ESTIMATED READING TIME: 3 MINUTES
Having the right education, skills and certification is essential to get a rewarding career in the skilled trades. But there is one more tool you need to show employers that you are the right choice — your resume. A good resume highlights your relevant skills, experience, education and value to your potential employer, boosting your chances of getting an interview and ultimately, the job. There are some basic principle to to follow when writing your resume — here are some tips to get you noticed by your next employer.
Your resume should be well-presented and easy to follow. Employers are busy people, and if they are looking to hire a new employee, they are likely understaffed when they look at your application.

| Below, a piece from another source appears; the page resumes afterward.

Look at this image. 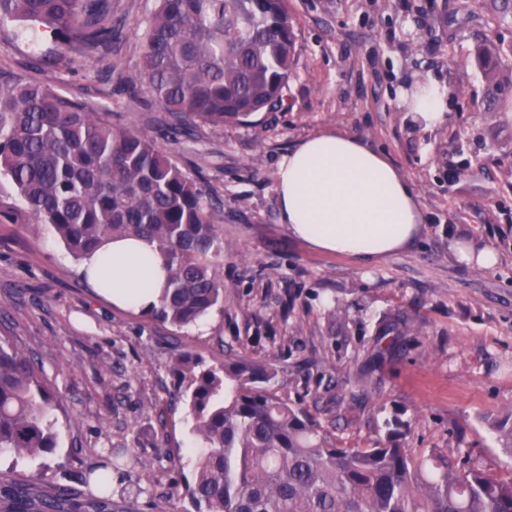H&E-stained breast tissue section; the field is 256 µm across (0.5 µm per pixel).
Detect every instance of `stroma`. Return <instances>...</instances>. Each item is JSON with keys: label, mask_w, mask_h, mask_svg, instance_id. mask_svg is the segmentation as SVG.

With that in mind, they may only have a few minutes to look at your resume — if you're lucky.
Keep your resume to two pages with a simple font. Highlight sections like "WORK EXPERIENCE" and "EDUCATION" in bold of capitals to draw your potential employers attention to the right sections of your resume.
Layout your employment history and education in chronological order, beginning with what is most recent. If your work history is broken up due to career breaks or a periods of unemployment, be sure to include a skills summary that outlines why you are qualified followed by an overview of the work you have done in the past.
An employer expects the following information on your resume:
Include your full name, address, phone numbers and email address.
If you are a licensed Gas Technician, be sure to highlight that qualification, complete with the name of the school where you received it and the time you attended.
Beginning with your most recent position, describe your work experience in short sentences with straight-forward and positive language. Be sure to fully describe the job and demonstrate any general qualities you gained from the experience.
List brief details of qualifications and education, such as trades certificates, First Aid, drivers license and other important information. Include your schools' full names and locations.
List specific skills (like reading blue prints, for example) in full. Do not assume your potential employer will understand acronyms or abbreviations.
Volunteer experience shows an employer that you are engaged in your community, so be sure to include a list of any volunteer positions you have held.
Employers usually expect you to provide the names and contact information of three work references, one of whom should be your most recent employer. If you are a recent graduate with little work experience, include an instructor. Be sure you have spoken with your references in advance to get their permission to use them on your resume.
Do's and Don't's
- DO use a confident tone and positive language.
- DO concentrate on achievements, not responsibilities. For example, list things you have done. instead of rewriting your job description.
- DO keep it to the point and concentrate on quality, not quantity.
- DO check thoroughly for correct spelling and grammar. Have someone proofread your resume before you send it.
- DO submit your resume as requested, in the proper format and through the proper channels.
- DON'T leave gaps in your work record. Employers may assume the worst and think you were fired, even if it's not the case.
- DON'T lie. Employers will fact check your resume for accuracy.
- DON'T use elaborate fonts and colours — keep it simple and easy to read
Most importantly, don't forget that your resume is a tool for getting you an interview — it will not land you the job on its own, you will have to do some work when you meet your potential employer. But once you have the hands-on training and certification you need, dazzling your future employer should be easy and you will have that skilled trades job in no time!